Setting priorities: Tax cuts or money for improvements
Alabamians want a tax cut. They also want their roads paved, unsafe bridges replaced, more troopers on the highways and their school buildings fixed.
It takes tax dollars to do those things, and the $1 billion surplus in state funds isn't nearly enough money.
Gov. Bob Riley, fresh from a solid re-election victory, says the state is so well off financially it can afford to spend on infrastructure and cut taxes. He wants to give tax cuts to all Alabama families who earn up to $100,000.
That's awfully appealing, but would those cuts be enough to matter? And would they, as opponents charged earlier this year, reduce too greatly the amount of tax revenue going to public education?
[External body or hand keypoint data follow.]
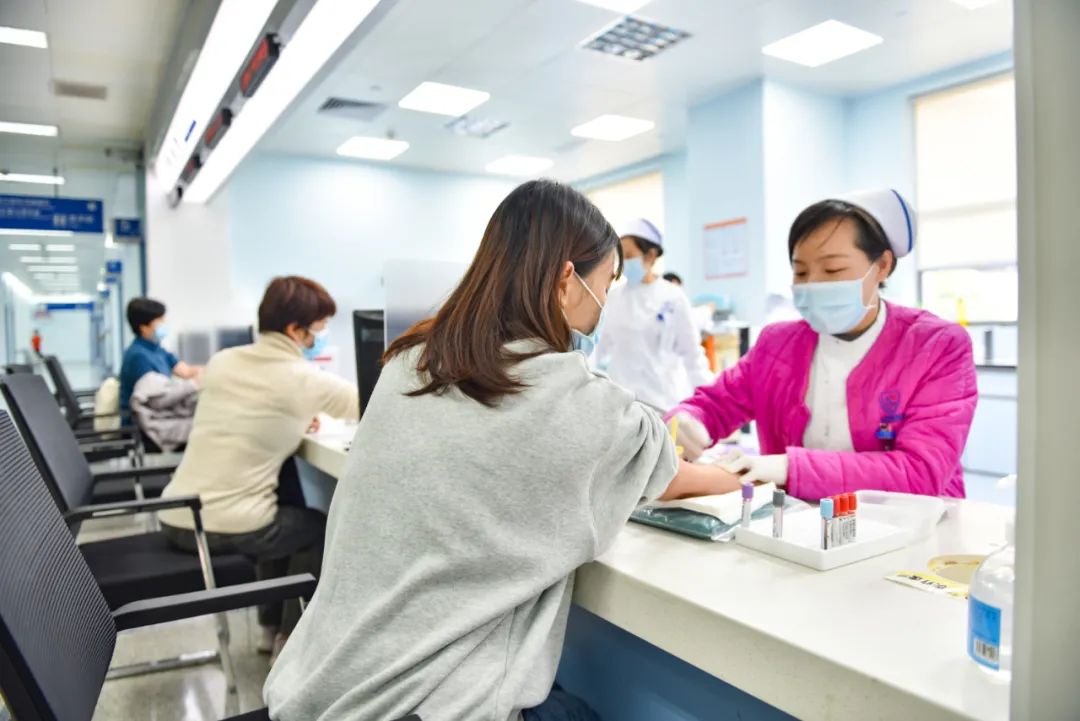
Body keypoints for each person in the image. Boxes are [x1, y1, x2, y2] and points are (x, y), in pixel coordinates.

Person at [265, 180, 741, 721]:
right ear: (566, 281)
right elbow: (684, 477)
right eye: (604, 288)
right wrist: (746, 473)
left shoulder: (409, 361)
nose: (603, 308)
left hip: (315, 691)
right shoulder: (579, 401)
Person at [670, 189, 978, 500]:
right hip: (801, 518)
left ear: (882, 265)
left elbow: (920, 473)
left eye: (833, 270)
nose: (812, 284)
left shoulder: (936, 346)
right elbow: (716, 404)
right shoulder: (777, 344)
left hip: (909, 520)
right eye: (801, 271)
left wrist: (788, 468)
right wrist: (687, 420)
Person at [158, 276, 359, 657]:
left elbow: (246, 416)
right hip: (222, 528)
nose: (320, 337)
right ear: (294, 330)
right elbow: (368, 404)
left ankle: (269, 628)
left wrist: (294, 417)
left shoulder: (222, 361)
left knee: (281, 513)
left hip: (176, 515)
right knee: (314, 528)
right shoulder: (303, 378)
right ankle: (289, 641)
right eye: (318, 328)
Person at [594, 218, 713, 411]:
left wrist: (709, 402)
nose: (624, 263)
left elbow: (693, 355)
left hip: (663, 402)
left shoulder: (673, 297)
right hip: (622, 404)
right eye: (621, 257)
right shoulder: (613, 298)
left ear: (650, 255)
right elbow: (599, 348)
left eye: (629, 256)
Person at [119, 298, 201, 423]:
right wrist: (193, 385)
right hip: (143, 423)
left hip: (159, 414)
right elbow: (156, 400)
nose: (164, 324)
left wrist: (214, 369)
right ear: (144, 328)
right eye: (160, 321)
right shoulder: (138, 356)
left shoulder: (157, 349)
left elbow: (186, 371)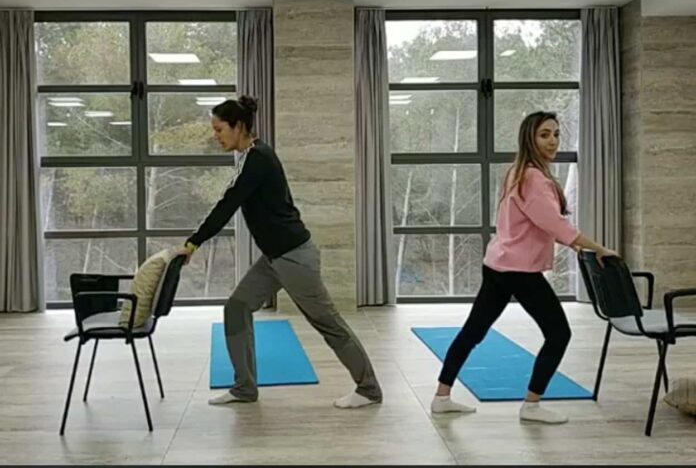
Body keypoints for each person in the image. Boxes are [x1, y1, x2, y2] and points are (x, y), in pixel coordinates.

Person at [178, 96, 382, 409]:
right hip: (275, 258)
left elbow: (227, 204)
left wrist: (194, 242)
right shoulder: (251, 156)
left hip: (294, 256)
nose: (215, 136)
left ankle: (368, 389)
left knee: (328, 324)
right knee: (236, 307)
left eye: (219, 129)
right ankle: (244, 388)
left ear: (238, 126)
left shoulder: (258, 158)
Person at [430, 111, 618, 424]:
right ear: (529, 138)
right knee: (559, 334)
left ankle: (441, 397)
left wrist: (573, 244)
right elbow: (554, 223)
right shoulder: (534, 178)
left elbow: (538, 223)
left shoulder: (517, 172)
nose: (552, 141)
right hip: (519, 272)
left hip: (498, 266)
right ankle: (531, 406)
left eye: (556, 134)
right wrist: (598, 248)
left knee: (473, 332)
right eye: (544, 135)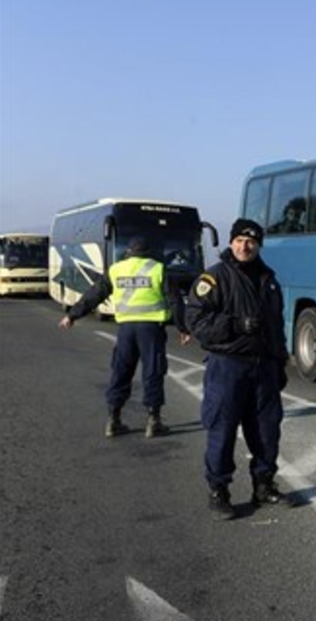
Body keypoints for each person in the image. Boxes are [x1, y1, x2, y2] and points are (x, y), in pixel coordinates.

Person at [185, 219, 291, 521]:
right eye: (240, 241)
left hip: (264, 368)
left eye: (251, 241)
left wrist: (279, 361)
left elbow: (276, 327)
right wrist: (234, 325)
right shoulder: (215, 278)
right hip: (228, 367)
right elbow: (196, 320)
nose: (245, 246)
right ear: (231, 242)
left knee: (267, 431)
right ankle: (219, 491)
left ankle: (264, 485)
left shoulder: (269, 280)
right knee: (223, 429)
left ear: (259, 245)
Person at [58, 236, 191, 438]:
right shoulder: (158, 269)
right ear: (148, 252)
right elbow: (175, 301)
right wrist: (183, 328)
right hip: (151, 328)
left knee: (121, 371)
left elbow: (94, 295)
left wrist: (72, 315)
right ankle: (153, 421)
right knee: (153, 371)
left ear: (128, 252)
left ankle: (114, 419)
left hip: (126, 329)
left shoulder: (116, 270)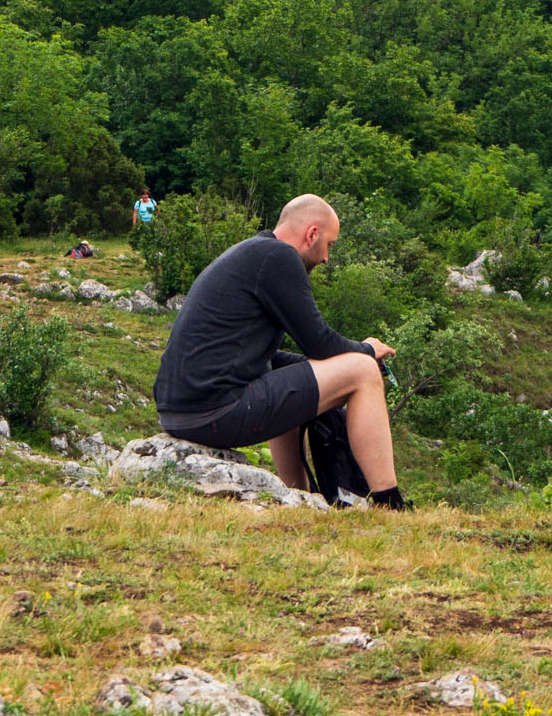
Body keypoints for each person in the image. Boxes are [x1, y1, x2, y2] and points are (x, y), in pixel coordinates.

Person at [153, 193, 409, 508]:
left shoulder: (253, 254)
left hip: (183, 414)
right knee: (363, 370)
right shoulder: (279, 257)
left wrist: (321, 371)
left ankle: (301, 498)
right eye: (329, 245)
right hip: (215, 413)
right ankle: (389, 503)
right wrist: (366, 350)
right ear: (312, 234)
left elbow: (270, 360)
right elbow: (319, 342)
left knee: (292, 377)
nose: (327, 258)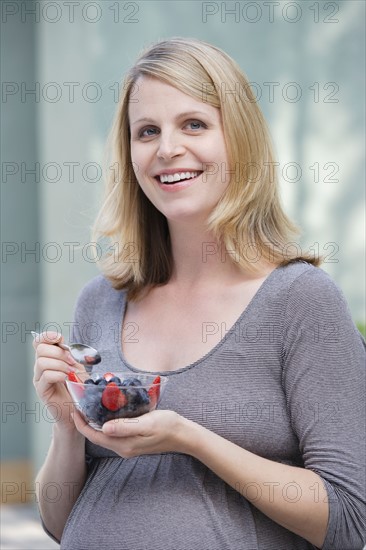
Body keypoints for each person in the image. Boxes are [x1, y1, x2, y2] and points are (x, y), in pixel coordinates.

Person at [32, 37, 365, 550]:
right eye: (147, 132)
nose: (167, 149)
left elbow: (349, 520)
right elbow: (59, 523)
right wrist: (66, 426)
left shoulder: (301, 302)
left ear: (239, 139)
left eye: (194, 124)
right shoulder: (99, 302)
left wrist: (188, 439)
With a $1 billion surplus, the governor sees education as not being an issue. His strategy, however, appears to be aimed at preventing a disproportionate share of this surplus money from going into teacher pay increases and benefits that will obligate the state in future years.
Cut taxes and the money won't be available for legislators who the Alabama Education Association controls to go on a one-time spending spree.
The governor, given rein to spend massively on infrastructure or cut taxes, might opt for rebuilding the state. But given the allegiance of the Legislature to AEA, he perhaps had rather that money go to taxpayers than to the teachers' union.
The governor quoted several school superintendents early this year on the dire need for improvements in their systems. One superintendent cited school buildings that were 100 years old.
"One school I visited in Cherokee County had police tape around some areas because it was unsafe for the children to walk near that part of the school. Several others I visited don't have a fire alarm," he said.
Legislators really need to debate which is more important — spending this money on the children or getting a few dollars in a tax cut.